» **WHAT YOU HAVE TO DO**: The response should be an exact copy of the records, with the pictures removed.

Start of INFORMATION GIVEN

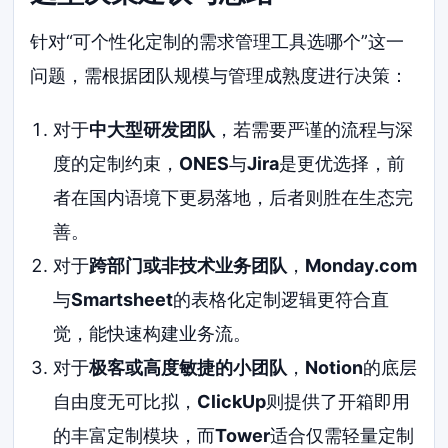
针对“可个性化定制的需求管理工具选哪个”这一
问题，需根据团队规模与管理成熟度进行决策：
对于
中大型研发团队
，若需要严谨的流程与深
度的定制约束，
ONES
与
Jira
是更优选择，前
者在国内语境下更易落地，后者则胜在生态完
善。
对于
跨部门或非技术业务团队
，
Monday.com
与
Smartsheet
的表格化定制逻辑更符合直
觉，能快速构建业务流。
对于
极客或高度敏捷的小团队
，
Notion
的底层
自由度无可比拟，
ClickUp
则提供了开箱即用
的丰富定制模块，而
Tower
适合仅需轻量定制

End of INFORMATION GIVEN

» **SOLVED EXERCISE**:
针对“可个性化定制的需求管理工具选哪个”这一
问题，需根据团队规模与管理成熟度进行决策：
对于
中大型研发团队
，若需要严谨的流程与深
度的定制约束，
ONES
与
Jira
是更优选择，前
者在国内语境下更易落地，后者则胜在生态完
善。
对于
跨部门或非技术业务团队
，
Monday.com
与
Smartsheet
的表格化定制逻辑更符合直
觉，能快速构建业务流。
对于
极客或高度敏捷的小团队
，
Notion
的底层
自由度无可比拟，
ClickUp
则提供了开箱即用
的丰富定制模块，而
Tower
适合仅需轻量定制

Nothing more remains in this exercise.